### WHAT YOU WILL DO:
No picture should appear in the copy. Transcribe exactly, and only, the lines from the one with "width: 100%;" through the last line of the data below.

### EXTRACTED RECORDS:
=====

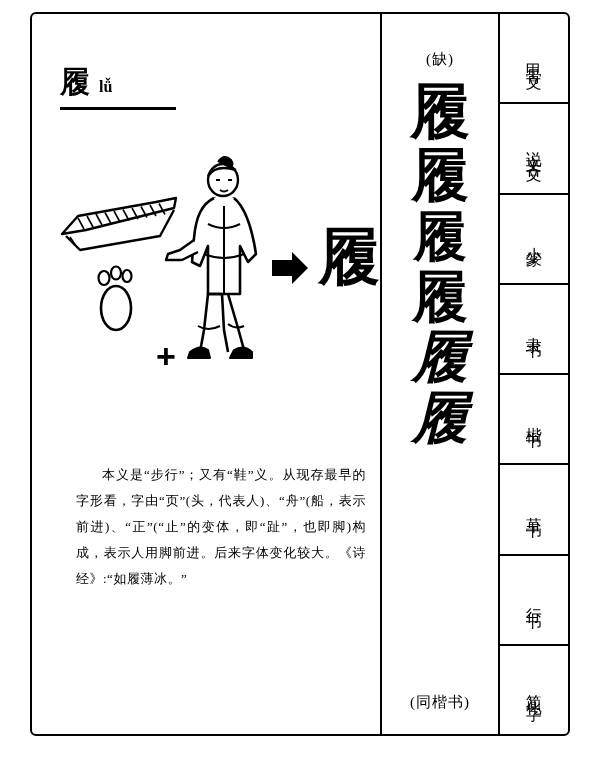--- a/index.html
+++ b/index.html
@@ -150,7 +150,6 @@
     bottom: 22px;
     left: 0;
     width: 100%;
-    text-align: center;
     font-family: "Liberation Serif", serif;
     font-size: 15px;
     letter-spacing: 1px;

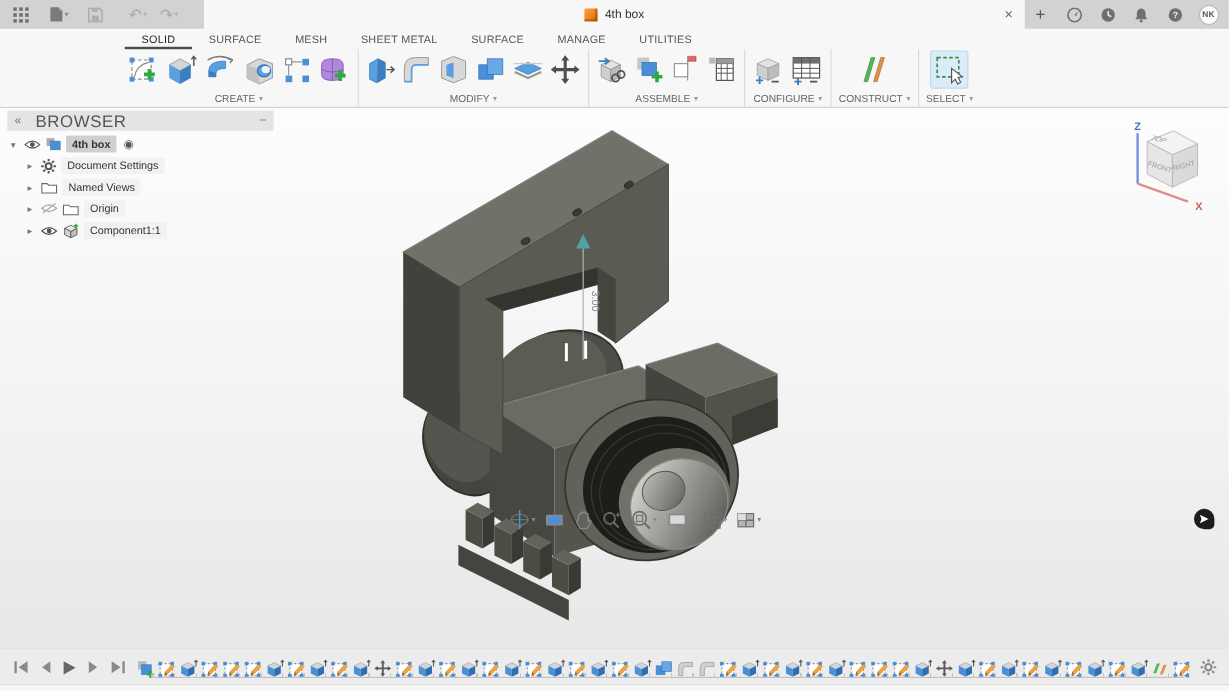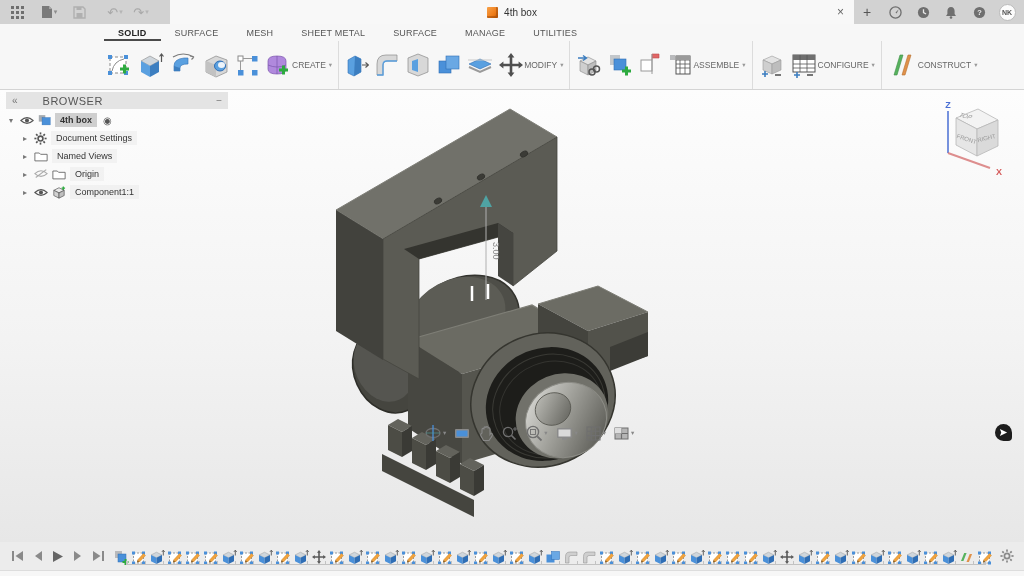--- a/index.html
+++ b/index.html
@@ -36,7 +36,7 @@
   #design-btn .car { font-size:7px; color:#888; font-weight:normal; }
   #ribbon-tabs { position:absolute; left:104px; top:2px; height:15px; display:flex; }
   .rtab { padding:2px 14px 0 14px; font-size:9px; color:#555; letter-spacing:.2px; }
-  .rtab.active { color:#222; font-weight:bold; border-bottom:2.5px solid #4a4a4a; }
+  .rtab.active { color:#222; font-weight:normal; border-bottom:2.5px solid #4a4a4a; }
   #ribbon-groups { position:absolute; left:100px; top:17px; height:48px; display:flex; }
   .rgroup { display:flex; flex-direction:row; align-items:center; border-right:1px solid #dcdcdc; padding:0 6px; }
   .rgroup:last-child { border-right:none; }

=====

### EXERCISE RESULT:
     width: 100%;
-    text-align: center;
     font-family: "Liberation Serif", serif;
     font-size: 15px;
     letter-spacing: 1px;

--- a/index.html
+++ b/index.html
@@ -36,7 +36,7 @@
   #design-btn .car { font-size:7px; color:#888; font-weight:normal; }
   #ribbon-tabs { position:absolute; left:104px; top:2px; height:15px; display:flex; }
   .rtab { padding:2px 14px 0 14px; font-size:9px; color:#555; letter-spacing:.2px; }
-  .rtab.active { color:#222; font-weight:bold; border-bottom:2.5px solid #4a4a4a; }
+  .rtab.active { color:#222; font-weight:normal; border-bottom:2.5px solid #4a4a4a; }
   #ribbon-groups { position:absolute; left:100px; top:17px; height:48px; display:flex; }
   .rgroup { display:flex; flex-direction:row; align-items:center; border-right:1px solid #dcdcdc; padding:0 6px; }
   .rgroup:last-child { border-right:none; }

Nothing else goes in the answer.